*** Opening of Exercise input ***
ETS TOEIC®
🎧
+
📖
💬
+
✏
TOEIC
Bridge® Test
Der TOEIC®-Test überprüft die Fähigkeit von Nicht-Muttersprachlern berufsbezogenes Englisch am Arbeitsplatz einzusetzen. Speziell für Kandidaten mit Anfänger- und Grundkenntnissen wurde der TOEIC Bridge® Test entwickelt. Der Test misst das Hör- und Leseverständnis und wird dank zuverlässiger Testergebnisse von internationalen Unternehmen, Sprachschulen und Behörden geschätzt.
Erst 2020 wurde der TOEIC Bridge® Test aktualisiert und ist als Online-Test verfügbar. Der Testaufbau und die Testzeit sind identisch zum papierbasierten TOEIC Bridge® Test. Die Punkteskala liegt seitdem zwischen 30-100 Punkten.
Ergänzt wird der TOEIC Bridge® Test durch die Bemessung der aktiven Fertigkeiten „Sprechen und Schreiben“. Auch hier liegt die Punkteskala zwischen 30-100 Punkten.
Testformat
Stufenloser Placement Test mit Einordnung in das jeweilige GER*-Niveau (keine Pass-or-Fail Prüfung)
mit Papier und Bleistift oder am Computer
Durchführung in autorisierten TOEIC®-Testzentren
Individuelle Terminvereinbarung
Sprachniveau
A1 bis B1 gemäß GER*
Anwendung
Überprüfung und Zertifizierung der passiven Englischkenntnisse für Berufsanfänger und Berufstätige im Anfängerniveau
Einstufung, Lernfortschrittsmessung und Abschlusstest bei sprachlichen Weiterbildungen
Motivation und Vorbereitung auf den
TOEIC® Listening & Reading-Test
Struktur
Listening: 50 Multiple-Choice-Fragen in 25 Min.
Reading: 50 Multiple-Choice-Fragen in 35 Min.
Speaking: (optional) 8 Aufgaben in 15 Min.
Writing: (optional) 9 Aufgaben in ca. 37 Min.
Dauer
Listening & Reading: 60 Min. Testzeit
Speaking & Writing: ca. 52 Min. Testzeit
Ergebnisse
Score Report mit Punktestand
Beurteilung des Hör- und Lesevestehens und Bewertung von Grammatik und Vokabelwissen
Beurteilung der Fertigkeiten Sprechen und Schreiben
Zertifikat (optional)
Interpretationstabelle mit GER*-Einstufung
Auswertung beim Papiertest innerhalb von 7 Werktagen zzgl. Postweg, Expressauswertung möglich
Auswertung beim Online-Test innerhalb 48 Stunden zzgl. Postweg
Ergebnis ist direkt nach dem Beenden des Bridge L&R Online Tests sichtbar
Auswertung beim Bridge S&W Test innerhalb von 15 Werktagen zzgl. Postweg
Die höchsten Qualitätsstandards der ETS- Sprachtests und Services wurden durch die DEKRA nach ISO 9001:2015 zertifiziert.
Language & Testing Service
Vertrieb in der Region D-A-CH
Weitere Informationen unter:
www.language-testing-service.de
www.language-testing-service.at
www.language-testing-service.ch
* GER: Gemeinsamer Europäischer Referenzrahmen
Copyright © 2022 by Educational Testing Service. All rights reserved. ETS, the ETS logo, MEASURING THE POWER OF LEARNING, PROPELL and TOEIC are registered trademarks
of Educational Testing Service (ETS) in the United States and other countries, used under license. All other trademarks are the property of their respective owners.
*** Close of Exercise input ***
## What this task involves
The reply must be a number and nothing more: the count of lines above that contain the word "Beurteilung".

## Written answer
2